Why It Matters
The House Judiciary Committee held a hearing on Wednesday, May 20, titled "The Southern Poverty Law Center: Manufacturing Hate," putting the Trump administration's federal fraud prosecution of the SPLC on Capitol Hill's stage. The Trump administration's DOJ has filed wire fraud and money laundering charges against the organization, a posture fully aligned with the hearing's framing. Ranking Member Rep. Jamie Raskin (D-MD-8) fired back by moving to immediately subpoena five Trump administration officials over a separate $1.8 billion settlement fund, a motion Chair Rep. Jim Jordan (R-OH-4) tabled on the spot.
The Big Picture
The hearing followed a federal grand jury indictment of the SPLC on charges of wire fraud, false statements, and conspiracy to commit money laundering, centered on the organization's payments of roughly $3 million to individuals it described as informants inside extremist groups. Republicans argued the SPLC manufactured the very hate it claimed to fight, pointing to a field source who allegedly helped organize the 2017 Charlottesville rally while on the SPLC's payroll. Democrats argued the prosecution was political retaliation against a civil rights organization that had tracked and named groups aligned with Trump supporters, including the Proud Boys and Oath Keepers. The hearing also intersected with a broader fight over the Trump administration's rollback of domestic terrorism infrastructure and a contested $1.8 billion DOJ settlement with the president.
What They're Saying
- Rep. Jim Jordan (R-OH-4): "Turned out for them creating hate was more profitable than fighting it."
- Rep. Jamie Raskin (D-MD-8): "Where are all the donors complaining about having been defrauded?"
- Maya Wiley, President and CEO, The Leadership Conference on Civil and Human Rights: "The SPLC is far too busy fighting hate to manufacture it."

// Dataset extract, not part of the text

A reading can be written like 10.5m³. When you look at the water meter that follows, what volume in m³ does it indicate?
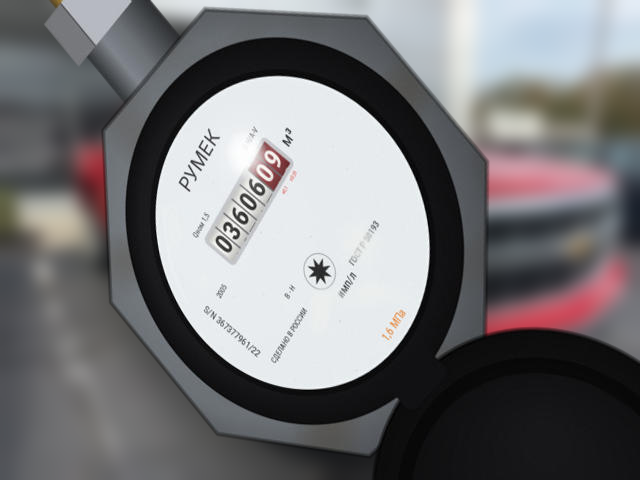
3606.09m³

- Tony Perkins, President, Family Research Council: "SPLC may not have pulled the trigger, but they inspired the gunman."
The most contentious exchange came when Jordan pressed Wiley repeatedly on whether it was "appropriate" to fundraise against extremists while secretly paying them. Wiley deflected each time, pointing to donor support rather than answering directly. Jordan visibly frustrated, shot back: "I didn't ask if it was lawful or unlawful. What I'm asking you, is it appropriate?" Carol Swain, Former Professor, Vanderbilt University, testified the SPLC's "apologist for white supremacists" label "set in motion a series of events that led to my retirement in 2017."
Tyler O'Neil, Senior Editor, The Daily Signal, testified he analyzed the SPLC's hate map in 2023 and found it "exaggerated hate by at least 267 Percent" by including defunct organizations and double-counting groups. A separate procedural dispute erupted when Rep. Tom McClintock (R-CA-5) accused Raskin of "deliberately perpetuating the Democrats' dishonest claim" about Trump's Charlottesville remarks. Raskin moved to have the words stricken from the record. Jordan ruled no decorum violation had occurred.
Political Stakes
The SPLC faces an active federal prosecution, and the hearing served as a parallel political trial, with Republicans constructing a public record of alleged misconduct ahead of any courtroom proceedings. For Democrats, the stakes are different: they argued the prosecution reflects a broader pattern of the Trump administration targeting civil society organizations that have crossed the White House. Wiley noted that financial institutions, including Schwab, Fidelity, and Vanguard, have blocked donors from sending funds to the SPLC, suggesting the pressure campaign is already having real-world effects before any conviction.
The Other Side
Wiley testified that SPLC informants provided actionable intelligence that prevented a planned attack on a Las Vegas synagogue and gay bar in 2019, and that the SPLC delivered a 45-page threat assessment to the FBI before the Charlottesville rally. Raskin noted that no SPLC donor has come forward alleging fraud, contrasting the case with the Trump University litigation, which drew more than 8,000 plaintiffs. Democrats also entered into the record a Guardian report that lawmakers and whistleblowers alleged the DOJ rushed the SPLC indictment.
What's Next
Jordan said the committee is in active discussions with SPLC leadership about compelling testimony, stating he would "do whatever it takes to get him on that witness stand." Raskin's subpoena motion, tabled during the hearing, remains pending. The SPLC's criminal case proceeds in federal court in Alabama.
The Bottom Line
The hearing drew a sharp line between two irreconcilable narratives: Republicans see a corrupt nonprofit caught manufacturing the crises it profited from, and Democrats see a civil rights organization being prosecuted for the political benefit of the administration it spent decades opposing.